In the "news" section, someone has just suggested that the best way to help Israel is for the US to give us their new F22 Raptor fighter jets. Yet it appears to me that we have no real need for more fighter jets. Part of the reasons are listed in the article I am about to post below, but there are also other factors that I will mention.
[url=http://www.ynetnews.com/articles/0,7340,L-3166524,00.html]F-35 or M.R.I.?
Does Israel really need another 100 fighter planes?
The end of the crisis with the United States over Israel's defense equipment exports, and Israel's return to the group of countries developing the F-35 fighter jet (also known as the Joint Strike Fighter) is a welcome, important development.
Even more than the necessary security cooperation with the United States, the project holds economic and scientific importance for Israel involvement in this project.
But along side this development, announced during Defense Minister Shaul Mofaz's visit to Washington last weekend, was another, no less important development.
****
:: Exercise 1 ::
Print the records from the line with "Question: Considering the" up to and including the line with "Answer: (C)", word for word.
The records below have no connection to the post about Israel and fighter jets.

:: Data provided ::
****
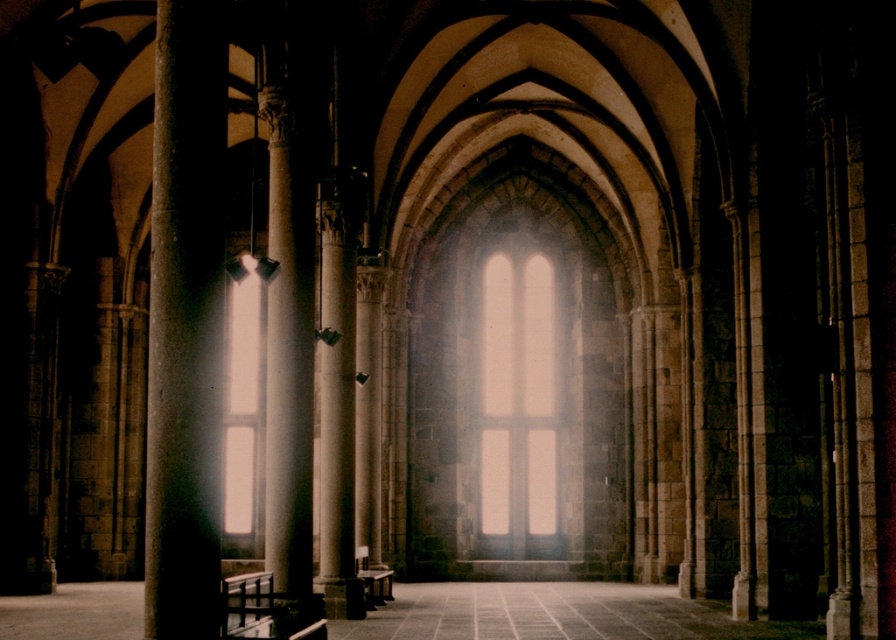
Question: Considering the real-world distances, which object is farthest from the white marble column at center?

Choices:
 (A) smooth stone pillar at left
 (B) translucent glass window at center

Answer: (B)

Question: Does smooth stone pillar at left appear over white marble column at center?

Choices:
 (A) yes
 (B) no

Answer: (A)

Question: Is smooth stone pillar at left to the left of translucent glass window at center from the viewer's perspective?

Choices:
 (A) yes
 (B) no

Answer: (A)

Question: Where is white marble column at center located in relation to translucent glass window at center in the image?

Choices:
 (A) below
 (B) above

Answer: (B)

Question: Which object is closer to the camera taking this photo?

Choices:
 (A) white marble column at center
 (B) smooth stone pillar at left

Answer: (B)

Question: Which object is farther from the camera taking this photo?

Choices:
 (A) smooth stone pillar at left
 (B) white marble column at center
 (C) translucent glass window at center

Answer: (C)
****
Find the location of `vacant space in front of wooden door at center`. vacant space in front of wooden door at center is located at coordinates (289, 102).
****
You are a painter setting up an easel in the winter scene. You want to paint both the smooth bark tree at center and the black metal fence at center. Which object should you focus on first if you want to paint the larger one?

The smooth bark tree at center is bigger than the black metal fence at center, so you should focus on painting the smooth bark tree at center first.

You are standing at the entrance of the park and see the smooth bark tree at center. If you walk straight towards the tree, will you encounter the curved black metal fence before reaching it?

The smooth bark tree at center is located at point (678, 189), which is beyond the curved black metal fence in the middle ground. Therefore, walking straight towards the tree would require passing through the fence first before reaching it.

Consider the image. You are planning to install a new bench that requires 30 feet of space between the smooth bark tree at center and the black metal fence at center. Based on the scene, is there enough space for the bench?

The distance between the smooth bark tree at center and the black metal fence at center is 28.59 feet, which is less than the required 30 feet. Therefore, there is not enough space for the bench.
****
:: Exercise 2 ::
Output the part of the fighter jet post from "But along side" up to and including "less important development.", word for word.

:: Answer area 1 ::
Question: Considering the real-world distances, which object is farthest from the white marble column at center?

Choices:
 (A) smooth stone pillar at left
 (B) translucent glass window at center

Answer: (B)

Question: Does smooth stone pillar at left appear over white marble column at center?

Choices:
 (A) yes
 (B) no

Answer: (A)

Question: Is smooth stone pillar at left to the left of translucent glass window at center from the viewer's perspective?

Choices:
 (A) yes
 (B) no

Answer: (A)

Question: Where is white marble column at center located in relation to translucent glass window at center in the image?

Choices:
 (A) below
 (B) above

Answer: (B)

Question: Which object is closer to the camera taking this photo?

Choices:
 (A) white marble column at center
 (B) smooth stone pillar at left

Answer: (B)

Question: Which object is farther from the camera taking this photo?

Choices:
 (A) smooth stone pillar at left
 (B) white marble column at center
 (C) translucent glass window at center

Answer: (C)

:: Answer area 2 ::
But along side this development, announced during Defense Minister Shaul Mofaz's visit to Washington last weekend, was another, no less important development.